RECORDED DATA –
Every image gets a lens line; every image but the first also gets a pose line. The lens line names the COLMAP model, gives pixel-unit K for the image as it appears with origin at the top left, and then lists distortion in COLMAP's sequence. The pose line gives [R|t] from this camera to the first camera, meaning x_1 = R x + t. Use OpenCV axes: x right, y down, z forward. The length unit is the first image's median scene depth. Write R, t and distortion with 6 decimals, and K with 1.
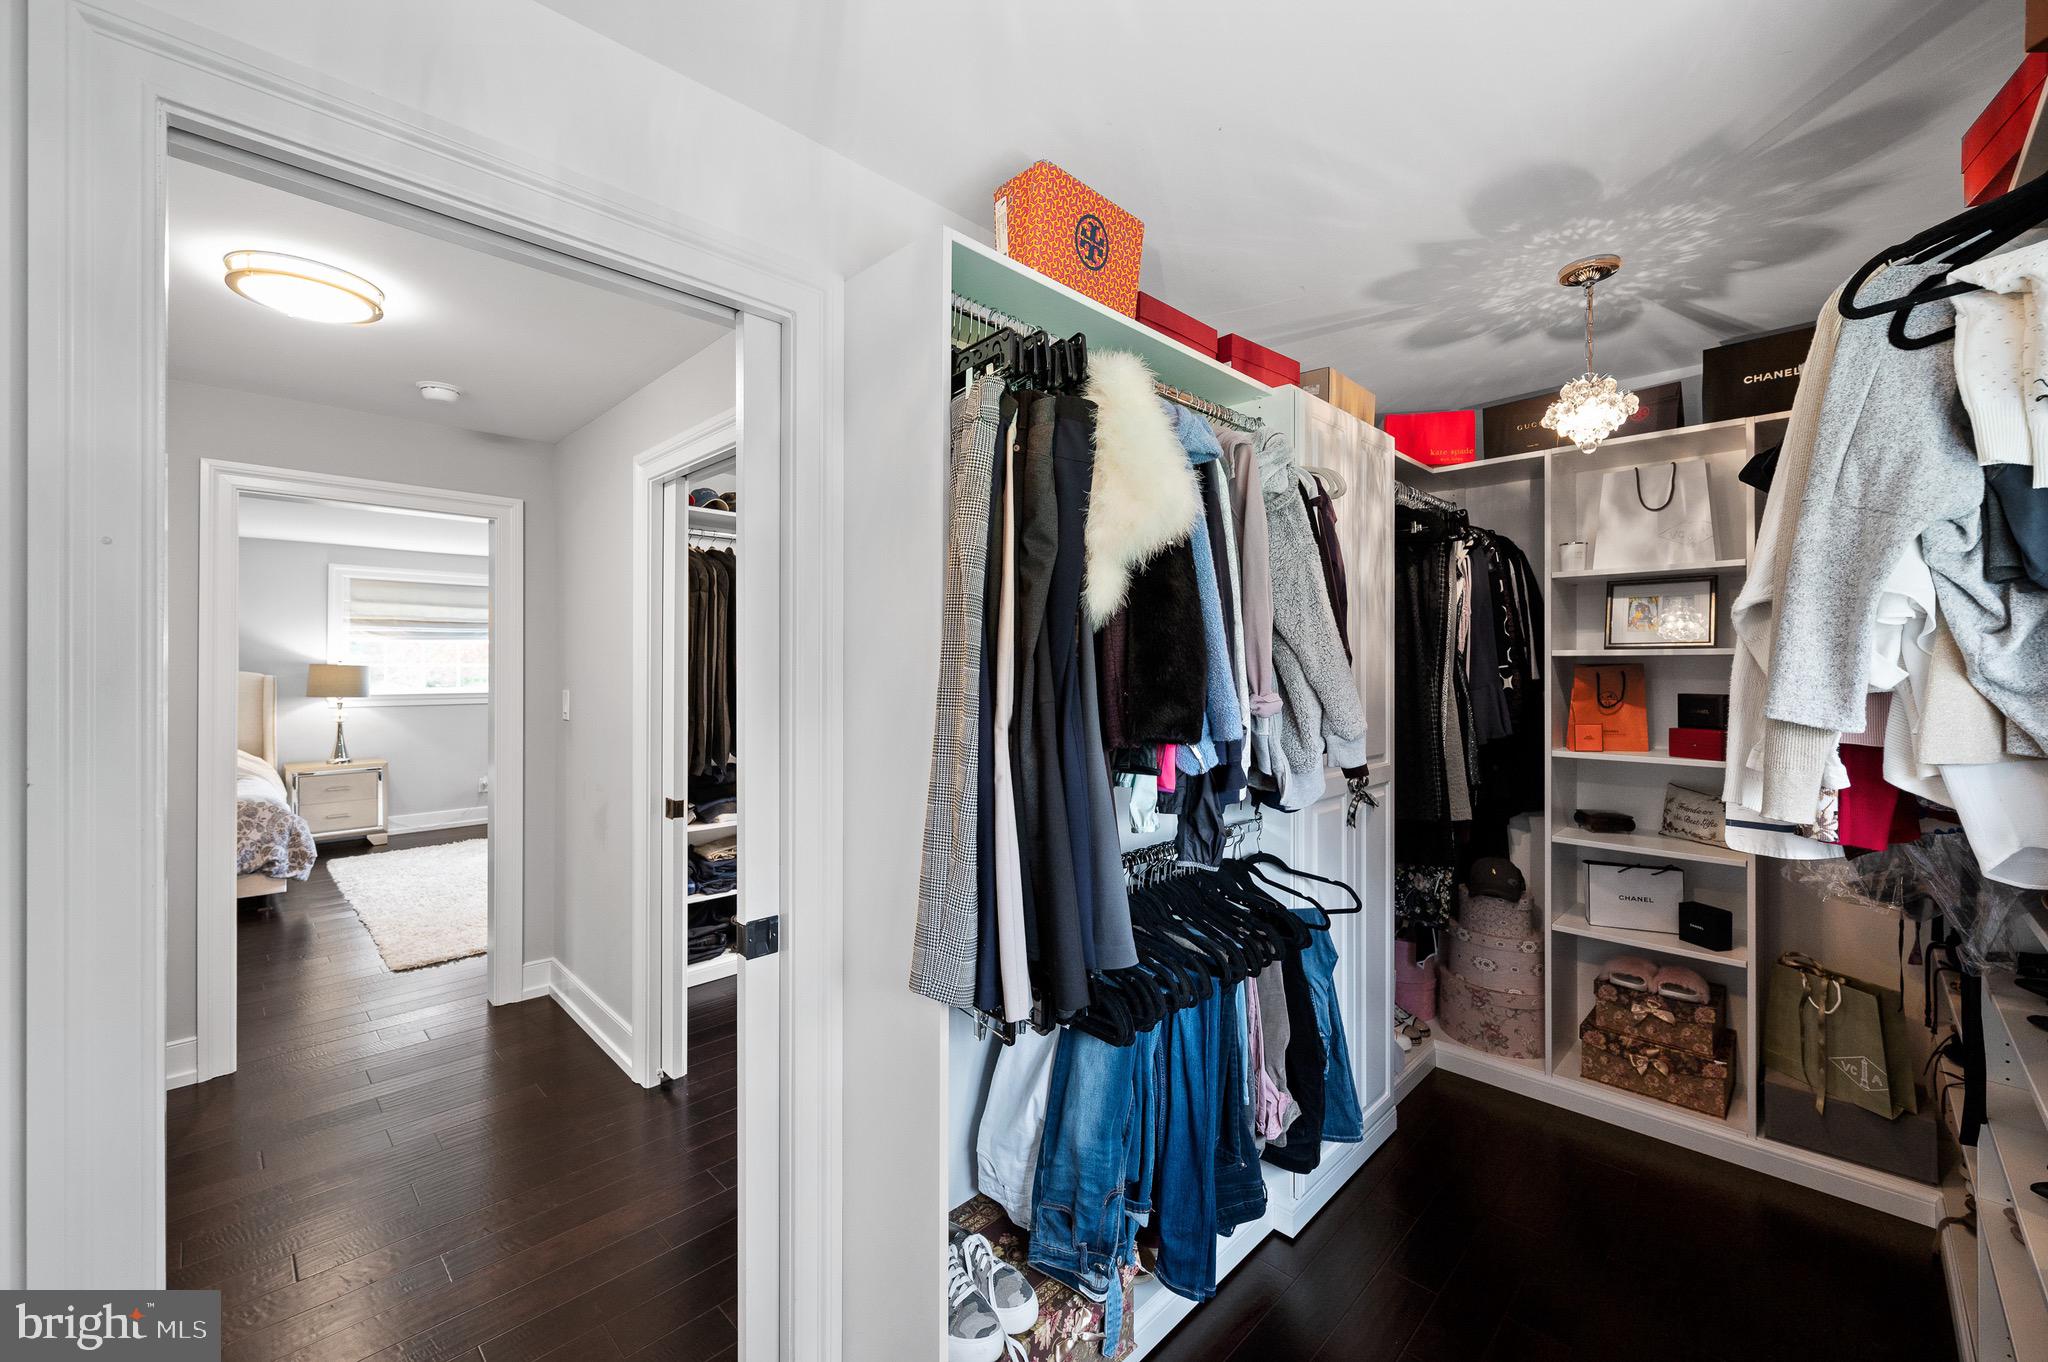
lens RADIAL K [[811.1, 0, 1017.9], [0, 811.1, 685.9], [0, 0, 1]] dist [0.001336, 0.000221]
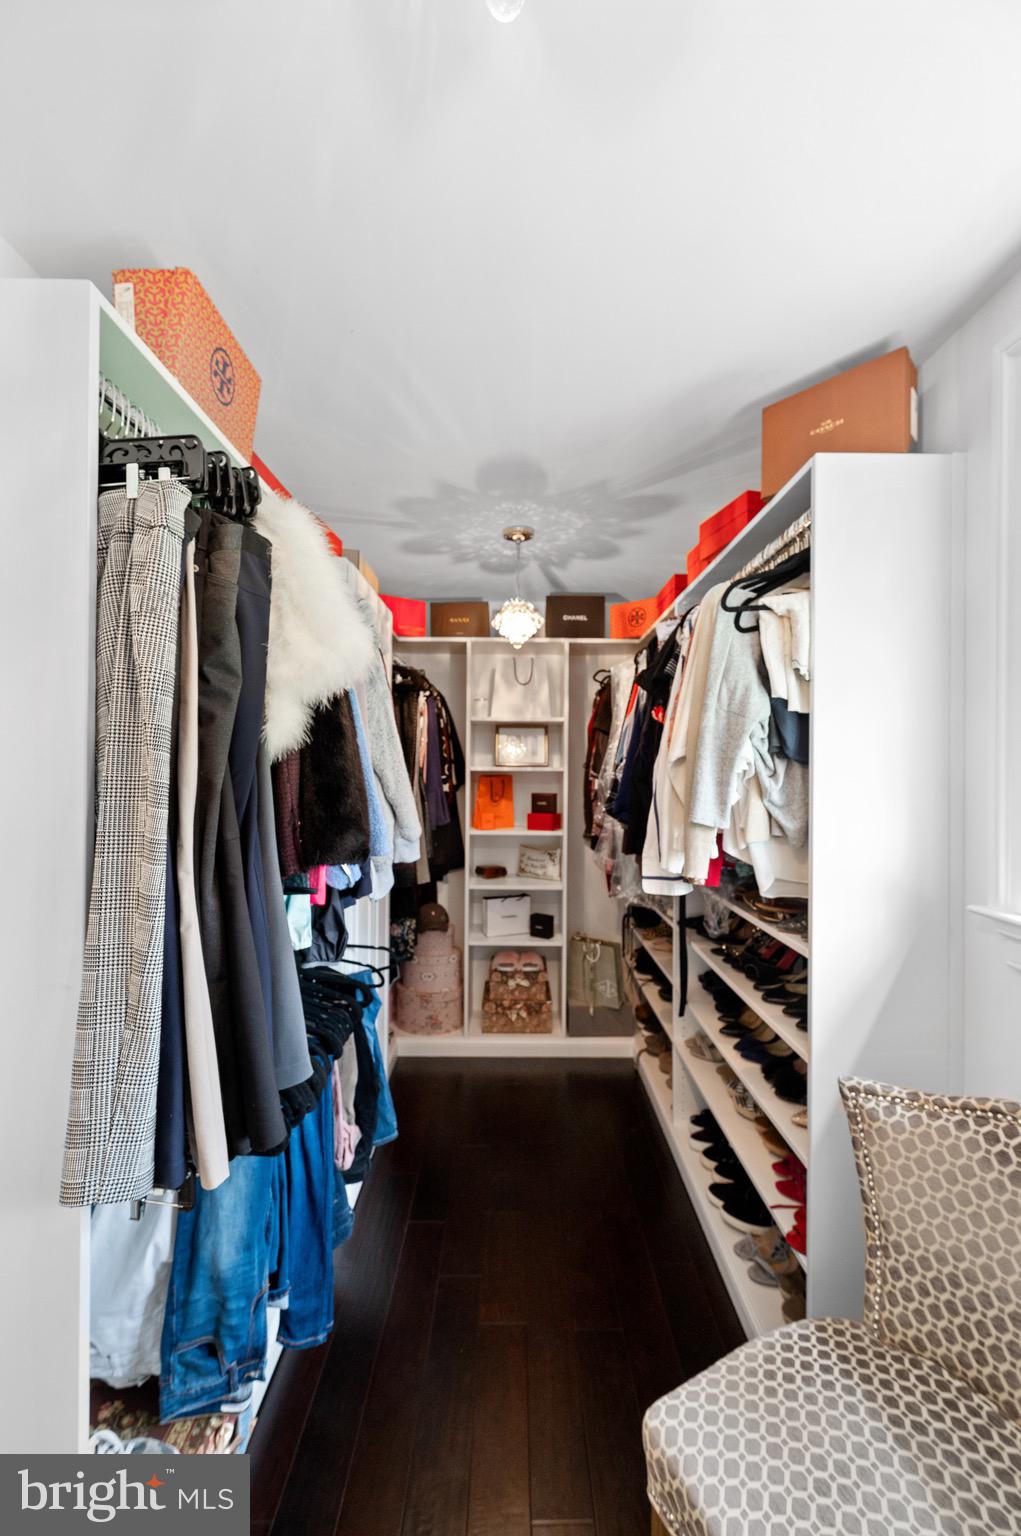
lens RADIAL K [[608.4, 0, 511.1], [0, 608.4, 779.9], [0, 0, 1]] dist [0.001336, 0.000221]
pose [[0.705766, -0.011355, 0.708354, -0.149065], [0.010927, 0.999927, 0.005142, -0.030790], [-0.708361, 0.004111, 0.705839, 0.154785]]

EXERCISE PROMPT – In the data, change every "lens line" to "intrinsics line" and give the lines again with nothing else altered. Leave out the pictures.

ANSWER SECTION –
Every image gets a intrinsics line; every image but the first also gets a pose line. The intrinsics line names the COLMAP model, gives pixel-unit K for the image as it appears with origin at the top left, and then lists distortion in COLMAP's sequence. The pose line gives [R|t] from this camera to the first camera, meaning x_1 = R x + t. Use OpenCV axes: x right, y down, z forward. The length unit is the first image's median scene depth. Write R, t and distortion with 6 decimals, and K with 1.
lens RADIAL K [[811.1, 0, 1017.9], [0, 811.1, 685.9], [0, 0, 1]] dist [0.001336, 0.000221]
lens RADIAL K [[608.4, 0, 511.1], [0, 608.4, 779.9], [0, 0, 1]] dist [0.001336, 0.000221]
pose [[0.705766, -0.011355, 0.708354, -0.149065], [0.010927, 0.999927, 0.005142, -0.030790], [-0.708361, 0.004111, 0.705839, 0.154785]]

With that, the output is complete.